O Estado é o 11º maior produtor do país e Linhares é o maior produtor estadual com 44,01% da produção capixaba. Em 2023 o município produziu 2.760,00 toneladas de pescado, de acordo com dados da Secretaria de Estado de Agricultura, Aquicultura e Pesca (Seag). A atividade está presente em cerca de 5.240 propriedades rurais.
Propriedades como o Sítio Nossa Senhora Aparecida do Marcelo Vaillant Dalfior, 42, de Todos os Santos, em Guarapari. Há cinco anos o piscicultor começou a estudar e a fazer testes em um pequeno tanque de peixes e acabou se interessando pelo cultivo. Em 2023, Marcelo começou o projeto para a construção de novos viveiros e deu início à produção comercial.
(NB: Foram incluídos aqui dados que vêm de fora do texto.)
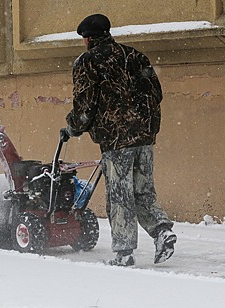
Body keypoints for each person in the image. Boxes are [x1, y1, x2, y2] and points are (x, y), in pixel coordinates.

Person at [63, 14, 177, 266]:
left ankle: (124, 253)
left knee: (120, 194)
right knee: (143, 190)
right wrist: (144, 124)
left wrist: (72, 127)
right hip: (144, 136)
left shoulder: (88, 61)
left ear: (88, 38)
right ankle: (162, 231)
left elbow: (85, 104)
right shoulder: (135, 56)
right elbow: (155, 94)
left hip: (116, 139)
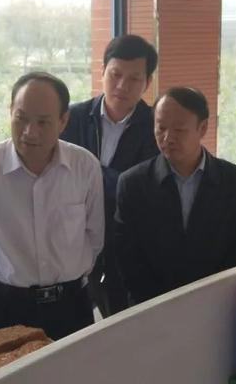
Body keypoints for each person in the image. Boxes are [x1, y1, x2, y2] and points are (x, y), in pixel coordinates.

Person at [0, 72, 104, 341]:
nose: (30, 132)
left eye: (43, 122)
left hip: (72, 307)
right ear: (10, 112)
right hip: (5, 308)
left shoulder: (85, 166)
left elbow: (94, 238)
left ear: (63, 121)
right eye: (22, 118)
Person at [115, 87, 236, 304]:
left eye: (179, 130)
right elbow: (128, 258)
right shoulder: (133, 184)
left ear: (203, 128)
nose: (168, 138)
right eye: (161, 128)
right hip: (152, 308)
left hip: (218, 305)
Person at [60, 34, 159, 316]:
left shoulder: (156, 127)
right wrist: (114, 178)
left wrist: (89, 171)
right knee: (74, 321)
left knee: (122, 321)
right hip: (74, 237)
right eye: (115, 74)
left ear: (147, 83)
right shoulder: (72, 118)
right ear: (102, 71)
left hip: (126, 243)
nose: (122, 85)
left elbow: (142, 190)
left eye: (134, 78)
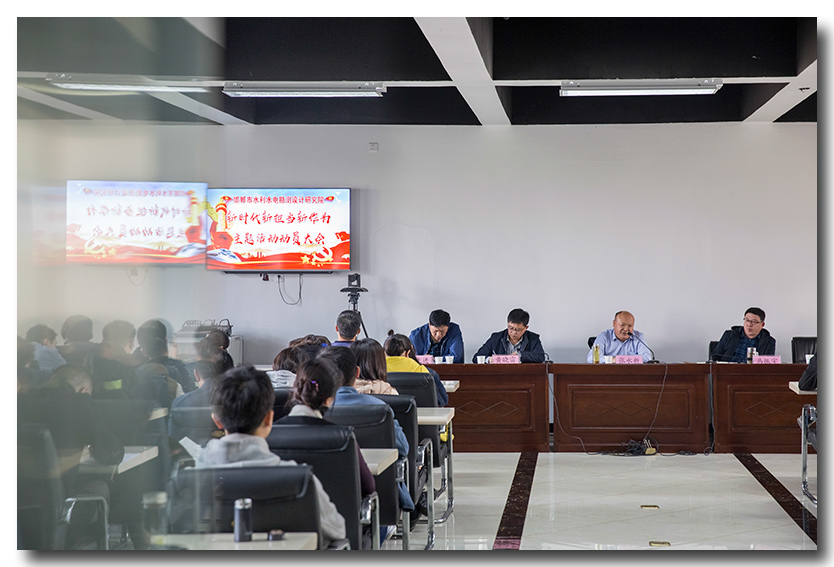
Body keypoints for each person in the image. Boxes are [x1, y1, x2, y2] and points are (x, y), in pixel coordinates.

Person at [196, 364, 346, 547]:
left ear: (217, 420)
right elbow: (338, 529)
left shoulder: (192, 480)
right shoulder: (299, 481)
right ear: (269, 419)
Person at [323, 347, 414, 517]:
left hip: (322, 505)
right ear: (357, 373)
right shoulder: (380, 409)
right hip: (379, 499)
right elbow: (403, 448)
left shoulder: (314, 412)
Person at [276, 357, 376, 499]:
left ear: (296, 390)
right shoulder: (343, 438)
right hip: (336, 511)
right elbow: (368, 486)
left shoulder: (271, 434)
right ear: (329, 399)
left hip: (285, 512)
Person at [384, 331, 448, 406]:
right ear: (408, 353)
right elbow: (443, 400)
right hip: (422, 413)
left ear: (384, 352)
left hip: (388, 412)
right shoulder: (427, 373)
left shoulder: (376, 372)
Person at [472, 308, 546, 363]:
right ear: (507, 323)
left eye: (517, 330)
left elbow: (540, 357)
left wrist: (519, 355)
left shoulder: (533, 339)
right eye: (511, 328)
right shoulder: (496, 338)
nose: (513, 332)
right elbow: (476, 358)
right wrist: (489, 360)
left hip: (524, 376)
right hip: (500, 376)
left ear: (526, 328)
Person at [711, 307, 776, 363]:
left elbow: (767, 366)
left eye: (754, 321)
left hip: (752, 372)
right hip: (728, 371)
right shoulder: (729, 335)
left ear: (762, 324)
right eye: (747, 320)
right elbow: (715, 357)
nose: (749, 324)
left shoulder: (768, 341)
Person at [587, 310, 652, 363]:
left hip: (632, 373)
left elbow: (647, 358)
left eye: (630, 326)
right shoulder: (604, 337)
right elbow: (591, 358)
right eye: (622, 325)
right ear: (614, 323)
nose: (626, 329)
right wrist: (614, 360)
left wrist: (619, 360)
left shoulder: (638, 337)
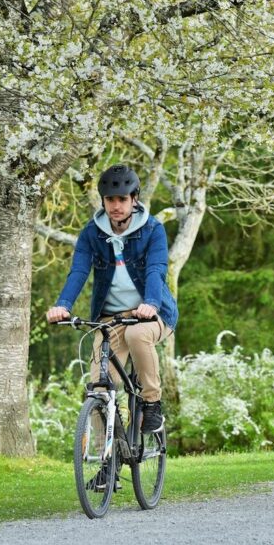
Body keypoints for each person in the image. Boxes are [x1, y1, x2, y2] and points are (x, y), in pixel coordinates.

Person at [46, 164, 178, 435]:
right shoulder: (91, 233)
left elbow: (156, 269)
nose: (116, 205)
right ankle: (106, 465)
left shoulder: (153, 230)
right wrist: (63, 305)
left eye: (122, 199)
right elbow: (79, 271)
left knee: (137, 336)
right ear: (103, 200)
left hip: (152, 313)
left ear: (134, 199)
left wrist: (151, 303)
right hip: (111, 318)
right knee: (99, 391)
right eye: (110, 200)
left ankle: (152, 402)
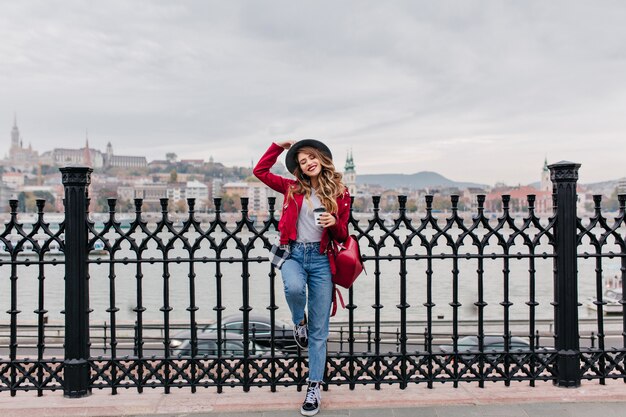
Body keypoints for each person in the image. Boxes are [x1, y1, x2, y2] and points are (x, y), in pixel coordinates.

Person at [253, 139, 350, 416]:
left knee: (319, 333)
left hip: (321, 261)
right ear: (299, 167)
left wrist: (335, 223)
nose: (308, 162)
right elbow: (260, 172)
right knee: (294, 289)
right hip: (293, 254)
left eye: (311, 157)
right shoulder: (291, 187)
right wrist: (277, 147)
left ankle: (314, 386)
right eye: (303, 160)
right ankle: (299, 322)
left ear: (321, 158)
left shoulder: (340, 192)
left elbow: (343, 235)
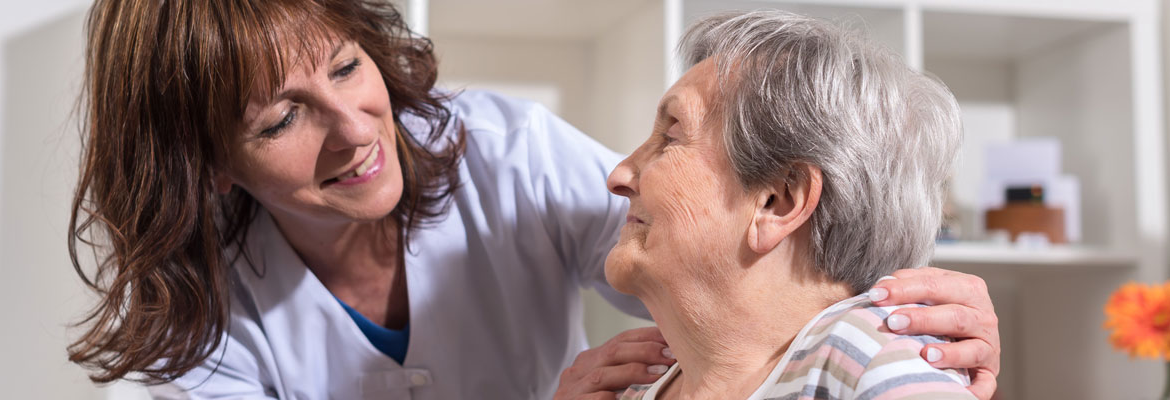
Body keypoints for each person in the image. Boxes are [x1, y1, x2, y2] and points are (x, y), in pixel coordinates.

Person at [66, 0, 1001, 399]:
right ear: (210, 168)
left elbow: (736, 271)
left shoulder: (505, 153)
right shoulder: (204, 328)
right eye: (281, 121)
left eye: (350, 67)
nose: (356, 128)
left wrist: (893, 306)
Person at [600, 11, 974, 399]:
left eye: (672, 136)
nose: (619, 175)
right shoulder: (636, 390)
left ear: (778, 201)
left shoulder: (874, 358)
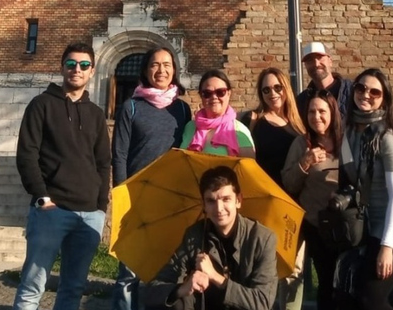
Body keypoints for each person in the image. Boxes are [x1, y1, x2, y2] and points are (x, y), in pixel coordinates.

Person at [13, 42, 111, 310]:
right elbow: (27, 155)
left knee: (74, 288)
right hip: (51, 209)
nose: (76, 70)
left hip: (89, 214)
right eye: (70, 64)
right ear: (62, 68)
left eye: (83, 65)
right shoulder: (41, 105)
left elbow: (103, 162)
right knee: (33, 283)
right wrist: (42, 197)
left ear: (92, 71)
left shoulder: (96, 114)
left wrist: (101, 207)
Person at [111, 47, 192, 310]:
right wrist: (122, 193)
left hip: (170, 198)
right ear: (146, 70)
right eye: (155, 65)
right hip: (136, 196)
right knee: (129, 271)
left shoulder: (182, 110)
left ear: (174, 70)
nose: (161, 70)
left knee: (167, 269)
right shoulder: (131, 106)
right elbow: (120, 153)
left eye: (167, 65)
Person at [147, 166, 278, 310]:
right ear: (204, 205)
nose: (219, 208)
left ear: (238, 200)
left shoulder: (262, 238)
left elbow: (262, 302)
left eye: (226, 199)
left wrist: (215, 277)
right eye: (211, 201)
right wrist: (183, 288)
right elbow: (153, 290)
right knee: (176, 301)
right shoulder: (195, 236)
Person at [341, 68, 393, 310]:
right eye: (361, 88)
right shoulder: (349, 131)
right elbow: (350, 175)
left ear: (384, 98)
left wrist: (386, 248)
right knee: (380, 297)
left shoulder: (388, 138)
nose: (366, 94)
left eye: (375, 91)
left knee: (368, 299)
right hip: (367, 228)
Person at [241, 67, 306, 310]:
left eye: (277, 87)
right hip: (263, 205)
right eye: (266, 89)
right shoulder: (253, 120)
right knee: (261, 268)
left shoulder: (299, 125)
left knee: (293, 269)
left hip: (293, 205)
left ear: (286, 89)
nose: (272, 93)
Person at [281, 91, 342, 310]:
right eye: (311, 112)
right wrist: (304, 163)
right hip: (317, 224)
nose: (316, 117)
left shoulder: (347, 140)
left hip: (347, 224)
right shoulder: (301, 143)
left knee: (346, 281)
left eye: (322, 111)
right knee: (326, 282)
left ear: (333, 113)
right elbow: (289, 183)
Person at [180, 69, 255, 158]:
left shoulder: (239, 130)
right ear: (201, 96)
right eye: (207, 93)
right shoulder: (190, 127)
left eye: (220, 92)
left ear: (229, 93)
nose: (214, 97)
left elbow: (247, 168)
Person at [295, 42, 352, 123]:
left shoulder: (351, 92)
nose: (316, 64)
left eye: (320, 58)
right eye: (310, 60)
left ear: (330, 61)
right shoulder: (302, 101)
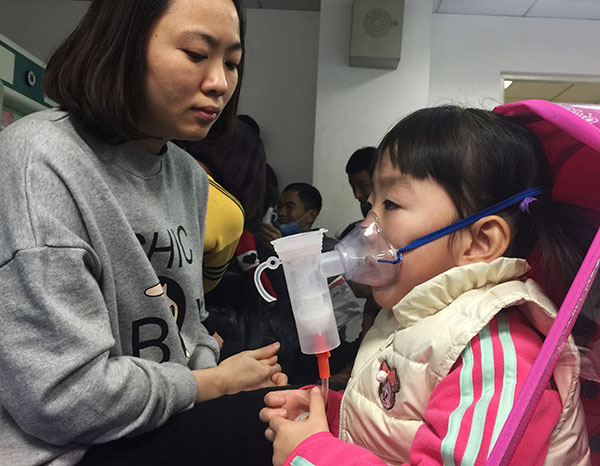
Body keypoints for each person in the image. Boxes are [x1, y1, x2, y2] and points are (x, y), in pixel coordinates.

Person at [0, 1, 288, 465]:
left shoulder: (186, 176)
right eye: (197, 54)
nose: (220, 83)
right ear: (123, 44)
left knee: (287, 411)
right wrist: (214, 385)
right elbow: (62, 400)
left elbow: (187, 330)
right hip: (68, 447)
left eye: (232, 63)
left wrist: (223, 378)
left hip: (160, 413)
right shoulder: (41, 158)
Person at [260, 105, 598, 465]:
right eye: (371, 204)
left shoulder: (497, 356)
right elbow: (400, 422)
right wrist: (330, 411)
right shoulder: (415, 317)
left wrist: (314, 454)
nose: (367, 227)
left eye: (390, 204)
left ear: (480, 242)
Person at [259, 183, 364, 382]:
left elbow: (344, 311)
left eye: (290, 207)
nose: (281, 213)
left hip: (321, 344)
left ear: (311, 215)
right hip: (279, 341)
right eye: (279, 206)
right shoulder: (267, 248)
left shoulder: (327, 251)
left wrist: (290, 259)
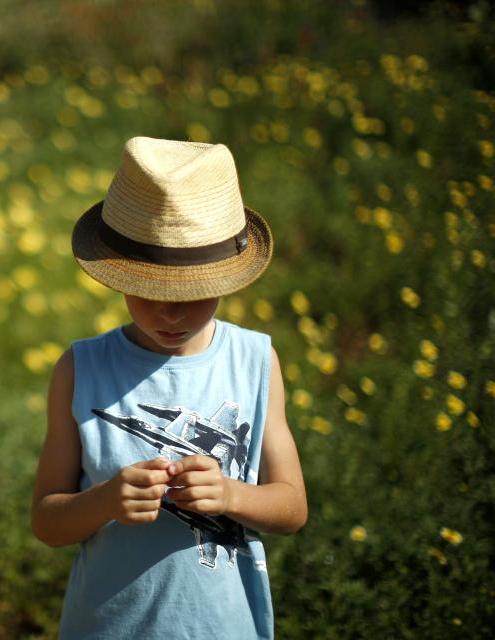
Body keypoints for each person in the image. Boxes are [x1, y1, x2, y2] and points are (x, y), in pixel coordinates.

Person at [31, 137, 307, 639]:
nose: (172, 312)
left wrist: (227, 494)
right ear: (116, 277)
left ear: (227, 278)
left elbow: (292, 508)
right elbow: (47, 522)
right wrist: (105, 501)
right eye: (150, 291)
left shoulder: (255, 361)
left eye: (195, 292)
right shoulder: (80, 368)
São cinco viveiros de 1600 a 2000 m² cada e um berçário de 500 m². Os viveiros têm capacidade máxima para produção de 150 a 200 toneladas por ano. “Como em 2024 foi nosso primeiro ciclo e ainda estou em fase de aprendizado, optei por não produzir na capacidade total do projeto. Nossa produção para 2024 está em torno de 60 toneladas”, explica Marcelo.
Toda produção é vendida e comercializada direto com abatedouros de pescados e uma parte é filetada e vendida no sítio. O produtor está animado e conta que tem projeto para construção de um abatedouro para beneficiar e processar ele mesmo os produtos da tilápia.
“Estou muito confiante com a produção. A tilápia é uma proteína que está se firmando no mercado com boa aceitação. Apesar do mercado no momento estar com muita oferta de tilápia, o cenário de mercado projeta uma melhora em breve”, destaca.

Pesca+ES
Realizado com base em oficinas onde foram ouvidas as demandas do setor pesqueiro de todos os municípios litorâneos, o Pesca+ES é um programa estruturante, voltado para o desenvolvimento sustentável da pesca e o fortalecimento das comunidades pesqueiras do Espírito Santo.
Ainda sem previsão de ser implementado, o projeto tem entre suas propostas a criação de um fundo para financiar projetos sustentáveis e estruturantes no setor pesqueiro, simplificação do Registro Geral de Pesca e combate à pesca ilegal, fiscalização educativa, inclusão de pescadores e marisqueiras nos programas de compra pública (PNAE, PAA, CDA), fortalecimento e empoderamento de mulheres da pesca e a ampliação e capacitação de equipes técnicas para melhorar a gestão e a fiscalização do setor.
O programa busca transformar a pesca capixaba em um modelo de referência nacional, garantindo sustentabilidade, valorização da cultura local e qualidade de vida para as comunidades pesqueiras. É coordenado pela Secretaria da Agricultura, Abastecimento, Aquicultura e Pesca (Seag) e tem a parceria do Instituto Federal do Espírito Santo(Ifes) Campus Piúma, Serviço Nacional de Aprendizagem Rural (Senar), Instituto de Defesa Agropecuária e Florestal do ES (Idaf) Instituto Capixaba de Pesquisa, Assistência Técnica e Extensão Rural (Incaper) e o setor pesqueiro.

Produção de camarão se mantém estável
A produção de camarão da Malásia segue estável no Espírito Santo. Com apenas quatro municípios produtores da espécie no Estado, em 2023 a produção foi de 12.475 toneladas, pouco menos que em 2022 quando foram 12.900.
O maior produtor capixaba continua sendo Governador Lindenberg, no Noroeste do Estado, com nove mil toneladas, o que representa 70% de toda a produção estadual, seguido por Ibiraçu com 2.575 toneladas, Alfredo Chaves 500 e Marilândia com apenas 400 quilos.